Use fluoride toothpaste. This key ingredient removes the buildup of plaque bacteria along the gum line without irritating gums.
Quit smoking. Smoking is not only strongly associated with the onset of gum disease, but it also makes it more difficult for your gums to heal once they’re damaged, as smoking weakens the immune system.
Know your risks. Whether genetics, diet, age, smoking or other factors make you more susceptible to periodontitis, knowledge is power when it comes to reducing your risk and staying healthy.
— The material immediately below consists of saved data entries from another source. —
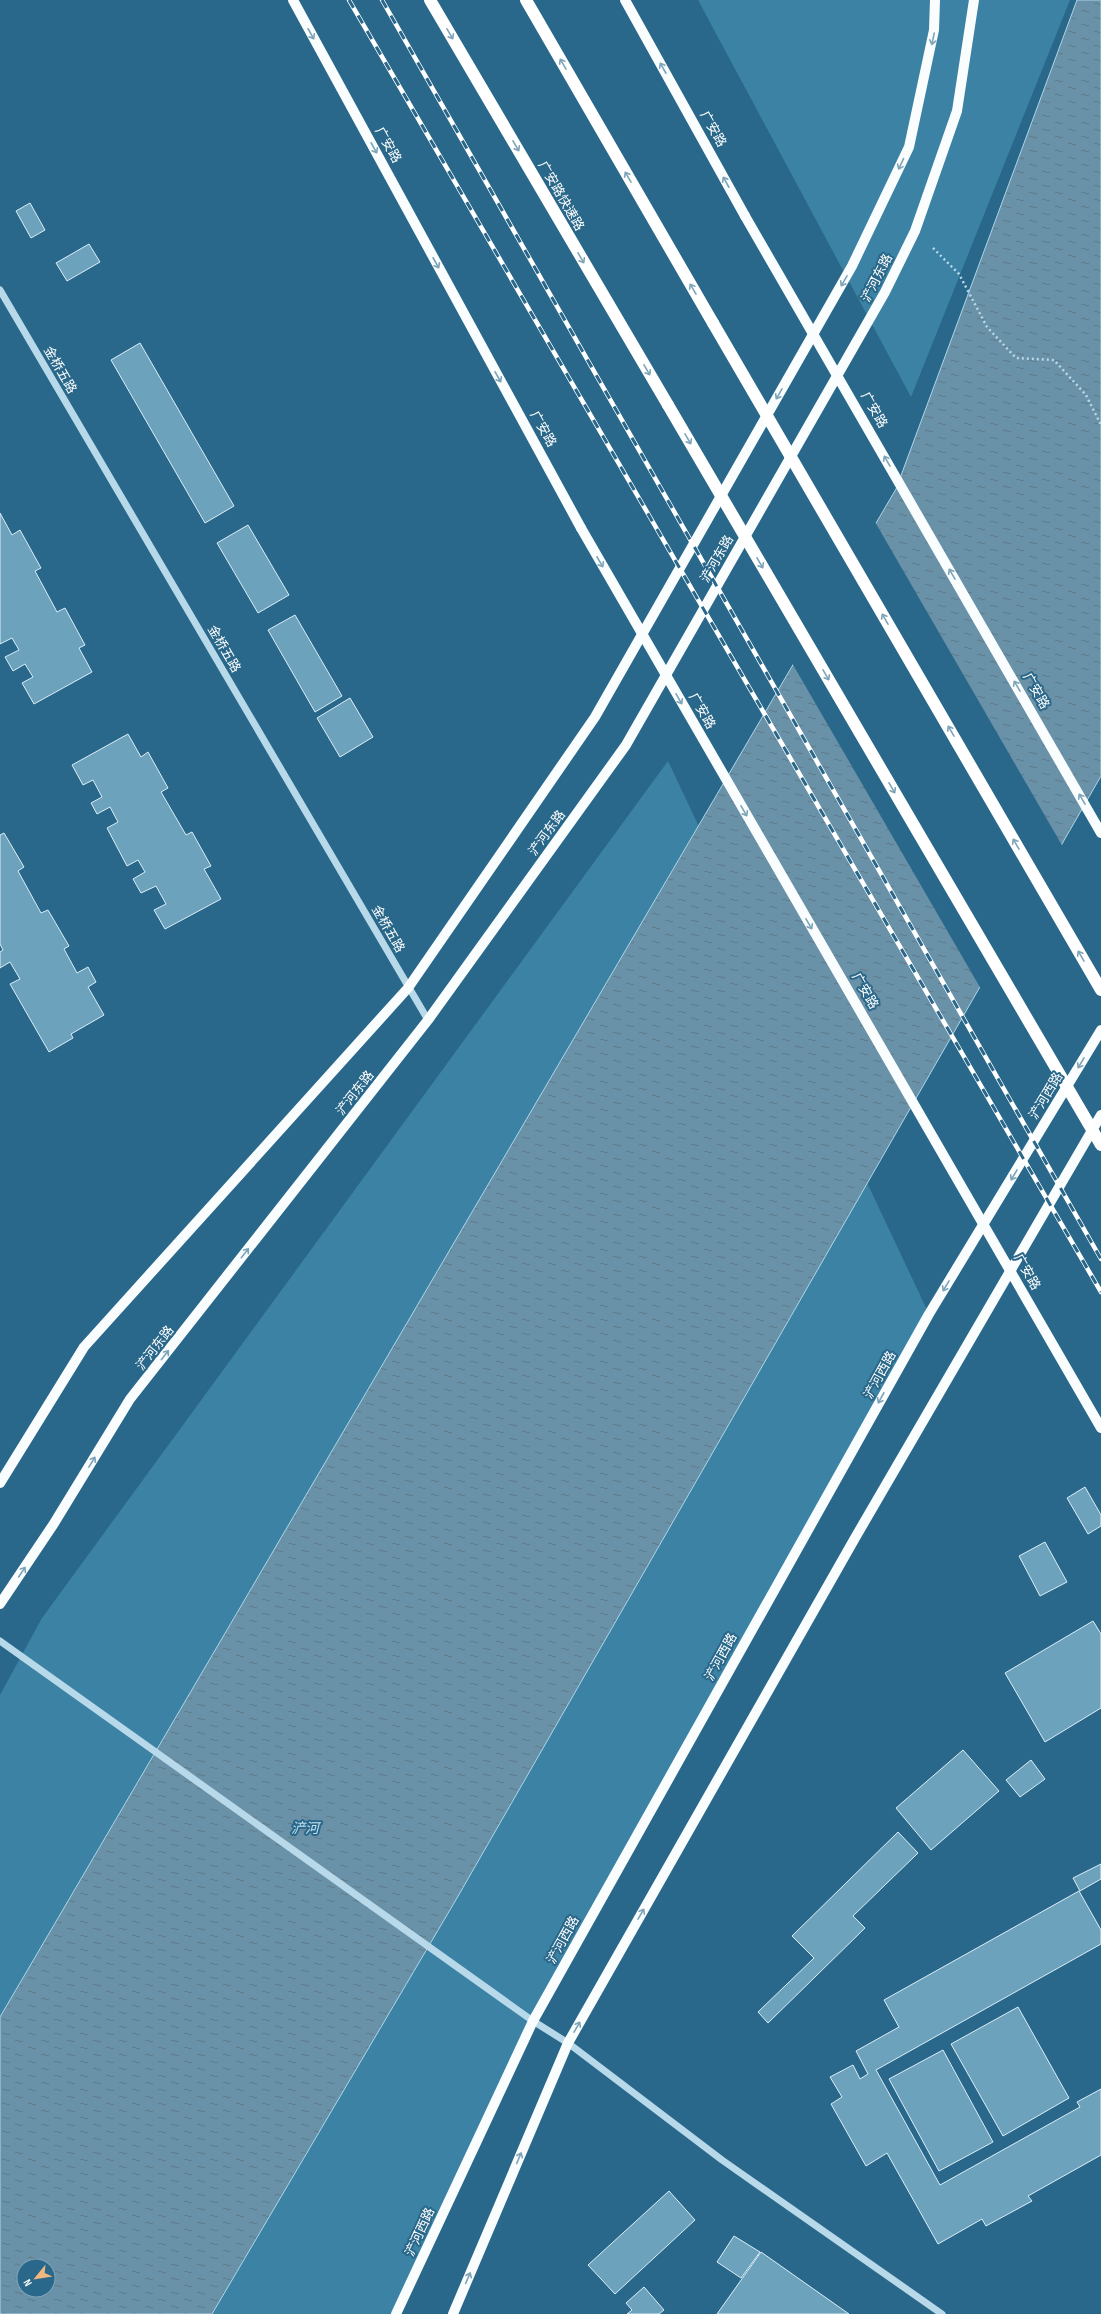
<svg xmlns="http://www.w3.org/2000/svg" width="1101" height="2314" font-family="'Sofia Sans Condensed','Noto Sans SC',sans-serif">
  <defs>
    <pattern id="water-ripples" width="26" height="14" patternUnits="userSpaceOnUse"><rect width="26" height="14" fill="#6991a8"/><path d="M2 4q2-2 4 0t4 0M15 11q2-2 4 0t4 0" fill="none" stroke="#5f7988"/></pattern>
  </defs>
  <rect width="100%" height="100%" fill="#29688a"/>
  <!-- green -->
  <g fill="#3b82a4" fill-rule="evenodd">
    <polygon points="698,0 1070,0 911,397"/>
    <path d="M668,761L929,1314L533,2021L393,2314H0V1695L42,1618ZM24,2266H48V2290H24Z"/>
  </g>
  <!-- water -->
  <path fill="url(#water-ripples)" stroke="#acd6e9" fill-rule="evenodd" d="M1077,0H1101V776L457,1898L212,2314H0V2017L896,489ZM24,2266H48V2290H24Z"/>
  <!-- pier -->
  <polygon fill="#29688a" points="875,522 1063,847 981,989 792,663"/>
  <!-- building -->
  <g fill="#6da2bd" stroke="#dbeef7">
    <polygon points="30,203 45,230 31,238 16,211"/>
    <polygon points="89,244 100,262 67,281 56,263"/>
    <polygon points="140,343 234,506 205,523 111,360"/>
    <polygon points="0,513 12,535 20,530 41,568 35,571 57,612 65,608 85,645 79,648 92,672 34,704 22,683 33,677 25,664 13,671 5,657 19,650 12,638 0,644"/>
    <polygon points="248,525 289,595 258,613 217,543"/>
    <polygon points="295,615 342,696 315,712 268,630"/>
    <polygon points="350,698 373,737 340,757 317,718"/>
    <polygon points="128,734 141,757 148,752 168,788 161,792 186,835 192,832 211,866 204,869 221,899 165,929 154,910 166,904 156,886 141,893 133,879 145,872 138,860 127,866 107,828 118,822 110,807 97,814 91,803 102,797 93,780 83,785 72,765"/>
    <polygon points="4,833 24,867 18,871 41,913 48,910 69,946 64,949 77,973 88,967 96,982 88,987 104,1015 71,1034 73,1038 49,1052 10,984 20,979 10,962 0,968 0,952 3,950 0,944 0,835"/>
    <polygon points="1085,1487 1101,1515 1101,1526 1088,1534 1067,1498"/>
    <polygon points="1045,1542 1067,1582 1040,1596 1019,1556"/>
    <polygon points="1093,1621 1101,1634 1101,1708 1045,1742 1005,1673"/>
    <polygon points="963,1750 999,1791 931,1850 896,1808"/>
    <polygon points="1031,1760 1045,1779 1020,1797 1006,1780"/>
    <polygon points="898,1832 918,1853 853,1916 865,1928 768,2023 758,2012 814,1958 792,1936"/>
    <polygon points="1101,1864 1101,1879 1080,1891 1073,1878"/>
    <polygon points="1079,1891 1101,1930 1101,1944 876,2070 940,2185 1080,2107 1077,2102 1101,2089 1101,2155 1028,2196 1032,2201 986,2226 982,2219 938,2244 887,2153 866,2166 831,2104 842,2097 830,2077 853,2065 860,2079 868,2074 856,2051 899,2027 884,2000"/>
    <polygon points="1018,2007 1069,2098 1003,2136 951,2044"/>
    <polygon points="943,2050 993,2142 939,2171 889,2079"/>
    <polygon points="669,2191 695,2220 615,2294 588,2265"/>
    <polygon points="734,2236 760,2252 741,2278 717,2262"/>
    <polygon points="761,2252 849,2314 717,2314"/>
    <polygon points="644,2287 664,2310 659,2314 627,2314 632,2310 626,2303"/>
  </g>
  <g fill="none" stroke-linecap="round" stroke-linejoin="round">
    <!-- path -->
    <polyline stroke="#b8d9e9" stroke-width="2.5" stroke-dasharray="2 3" stroke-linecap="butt" points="933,248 959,274 987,327 1016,358 1054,360 1086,395 1101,425"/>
    <!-- minor -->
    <g stroke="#b8d9e9" stroke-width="7">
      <polyline points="0,290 428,1020"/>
      <polyline points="0,1641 533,2021 568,2043 722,2160 942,2314"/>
    </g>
    <!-- major -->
    <g stroke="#fafdfe" stroke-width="10">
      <polyline points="293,0 581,528"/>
      <polyline points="625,0 745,216"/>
      <polyline points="0,1483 84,1347 408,988 595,717 852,266 909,147 934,30 935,0"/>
      <polyline points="0,1604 53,1525 130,1399 428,1020 626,745 885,292 915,231 957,111 974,0"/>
      <polyline points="396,2314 533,2021 929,1314 1101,1030"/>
      <polyline points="453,2314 568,2043 855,1538 1101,1115"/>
    </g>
    <!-- highway -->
    <g stroke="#fff" stroke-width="12">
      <polyline points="430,0 668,405"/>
      <polyline points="526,0 713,323"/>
    </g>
    <defs>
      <g id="rail">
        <polyline points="349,0 1101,1292"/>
        <polyline points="382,0 1101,1259"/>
      </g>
    </defs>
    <!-- rail casing -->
    <use href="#rail" stroke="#fff" stroke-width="4.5"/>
    <!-- rail -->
    <use href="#rail" stroke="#29688a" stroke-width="3" stroke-dasharray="9" stroke-linecap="butt"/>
    <!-- major-bridge -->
    <g stroke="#fafdfe" stroke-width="10">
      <polyline points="745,216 1101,833"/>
      <polyline points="581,528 1101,1428"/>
    </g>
    <!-- highway-bridge -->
    <g stroke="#fff" stroke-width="12">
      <polyline points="713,323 1101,990"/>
      <polyline points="668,405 1101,1145"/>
    </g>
  </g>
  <!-- one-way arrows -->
  <defs><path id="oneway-shaft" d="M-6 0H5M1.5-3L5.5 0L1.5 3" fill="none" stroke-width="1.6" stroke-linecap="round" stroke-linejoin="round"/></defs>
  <g stroke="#7da4b8">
    <use href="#oneway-shaft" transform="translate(311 34) rotate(61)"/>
    <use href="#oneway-shaft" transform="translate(933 39) rotate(102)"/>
    <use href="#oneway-shaft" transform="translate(663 68) rotate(-119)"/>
    <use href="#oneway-shaft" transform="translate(374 148) rotate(61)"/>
    <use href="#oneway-shaft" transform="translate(901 164) rotate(115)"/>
    <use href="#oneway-shaft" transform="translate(726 182) rotate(-119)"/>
    <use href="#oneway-shaft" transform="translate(436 263) rotate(61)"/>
    <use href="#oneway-shaft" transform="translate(844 281) rotate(120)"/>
    <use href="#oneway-shaft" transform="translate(498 377) rotate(61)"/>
    <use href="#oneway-shaft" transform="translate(779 394) rotate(120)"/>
    <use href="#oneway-shaft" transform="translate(887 461) rotate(-120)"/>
    <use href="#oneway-shaft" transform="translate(600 562) rotate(60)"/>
    <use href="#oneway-shaft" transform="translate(952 574) rotate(-120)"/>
    <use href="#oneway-shaft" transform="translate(1017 686) rotate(-120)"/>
    <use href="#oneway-shaft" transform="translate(679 699) rotate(60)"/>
    <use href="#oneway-shaft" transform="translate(1082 799) rotate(-120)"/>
    <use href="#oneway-shaft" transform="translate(744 811) rotate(60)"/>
    <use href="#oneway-shaft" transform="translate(809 924) rotate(60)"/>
    <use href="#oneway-shaft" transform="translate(1081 1063) rotate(121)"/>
    <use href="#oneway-shaft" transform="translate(1014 1175) rotate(121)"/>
    <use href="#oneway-shaft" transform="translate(245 1253) rotate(-52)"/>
    <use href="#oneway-shaft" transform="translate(946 1286) rotate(121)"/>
    <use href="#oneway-shaft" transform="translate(165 1355) rotate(-52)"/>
    <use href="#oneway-shaft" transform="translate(881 1398) rotate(119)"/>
    <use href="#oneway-shaft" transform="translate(92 1462) rotate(-58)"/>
    <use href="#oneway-shaft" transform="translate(22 1572) rotate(-56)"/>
    <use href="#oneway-shaft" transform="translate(641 1914) rotate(-60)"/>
    <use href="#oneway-shaft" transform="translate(577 2027) rotate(-60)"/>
    <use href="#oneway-shaft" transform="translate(519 2158) rotate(-67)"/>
    <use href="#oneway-shaft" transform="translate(468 2278) rotate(-67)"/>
  </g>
  <g stroke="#7fa4b9">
    <use href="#oneway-shaft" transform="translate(450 34) rotate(60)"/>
    <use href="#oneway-shaft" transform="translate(563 64) rotate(-120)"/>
    <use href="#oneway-shaft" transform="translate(516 146) rotate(60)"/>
    <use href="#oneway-shaft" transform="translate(628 177) rotate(-120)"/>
    <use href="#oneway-shaft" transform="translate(581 258) rotate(60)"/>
    <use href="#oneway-shaft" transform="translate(693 289) rotate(-120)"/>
    <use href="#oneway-shaft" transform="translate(647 370) rotate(60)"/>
    <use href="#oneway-shaft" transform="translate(688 439) rotate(60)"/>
    <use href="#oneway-shaft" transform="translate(760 563) rotate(60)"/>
    <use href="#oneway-shaft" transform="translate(885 619) rotate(-120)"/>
    <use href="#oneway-shaft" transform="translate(826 675) rotate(60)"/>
    <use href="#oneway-shaft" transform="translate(951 731) rotate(-120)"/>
    <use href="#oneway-shaft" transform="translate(892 788) rotate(60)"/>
    <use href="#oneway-shaft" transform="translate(1016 844) rotate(-120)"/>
    <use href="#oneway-shaft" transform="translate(1081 956) rotate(-120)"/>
  </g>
  <g text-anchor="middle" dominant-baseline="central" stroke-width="4" stroke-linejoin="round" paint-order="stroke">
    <!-- street labels -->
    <g font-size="13" fill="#fff" stroke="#29688a">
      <text transform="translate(713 129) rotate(61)">广安路</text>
      <text transform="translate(388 145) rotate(61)">广安路</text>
      <text transform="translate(561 196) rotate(60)">广安路快速路</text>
      <text transform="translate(877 278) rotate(-63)">浐河东路</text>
      <text transform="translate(60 370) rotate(60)">金桥五路</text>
      <text transform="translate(874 410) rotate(60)">广安路</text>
      <text transform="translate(543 429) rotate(61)">广安路</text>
      <text transform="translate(717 559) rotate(-60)">浐河东路</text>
      <text transform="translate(224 649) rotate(60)">金桥五路</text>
      <text transform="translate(1036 691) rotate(60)">广安路</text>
      <text transform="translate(702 711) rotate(60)">广安路</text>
      <text transform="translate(547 833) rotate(-54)">浐河东路</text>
      <text transform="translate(388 929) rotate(60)">金桥五路</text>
      <text transform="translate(865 991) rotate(60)">广安路</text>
      <text transform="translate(355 1093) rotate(-52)">浐河东路</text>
      <text transform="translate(1046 1096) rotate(-59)">浐河西路</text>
      <text transform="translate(1027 1272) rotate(60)">广安路</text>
      <text transform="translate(155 1348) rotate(-52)">浐河东路</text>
      <text transform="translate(880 1375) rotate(-61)">浐河西路</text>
      <text transform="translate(721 1657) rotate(-61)">浐河西路</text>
      <text transform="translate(563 1940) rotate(-61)">浐河西路</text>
      <text transform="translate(420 2232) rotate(-65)">浐河西路</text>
    </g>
    <!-- water labels -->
    <g font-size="14" font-style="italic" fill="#c6e2f1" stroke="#29688a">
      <text x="305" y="1828">浐河</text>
    </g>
  </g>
  <!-- north arrow -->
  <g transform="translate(36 2278) rotate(240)"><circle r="19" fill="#29688a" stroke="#7fa4b9"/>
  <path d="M0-3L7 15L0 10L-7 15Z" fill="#f0b77f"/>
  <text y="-6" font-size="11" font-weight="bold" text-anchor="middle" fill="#ffffff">N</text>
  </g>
</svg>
Bonus: Ask your dentist about periodontal disease treatment. If you do develop periodontitis, the earlier your dentist can diagnose it, the better. This is due to the fact that gum disease is easier to treat in its early stages than when it has progressed to the point where teeth or jaw bone tissue are being lost. There are surgical and non-surgical treatment options depending on the severity and the stage of the disease.
Regular oral hygiene - and reducing your personal risk factors - will go a long way in the fight to prevent gum disease. Our gums are as important as our teeth when it comes to our oral health, so it’s important not to neglect them.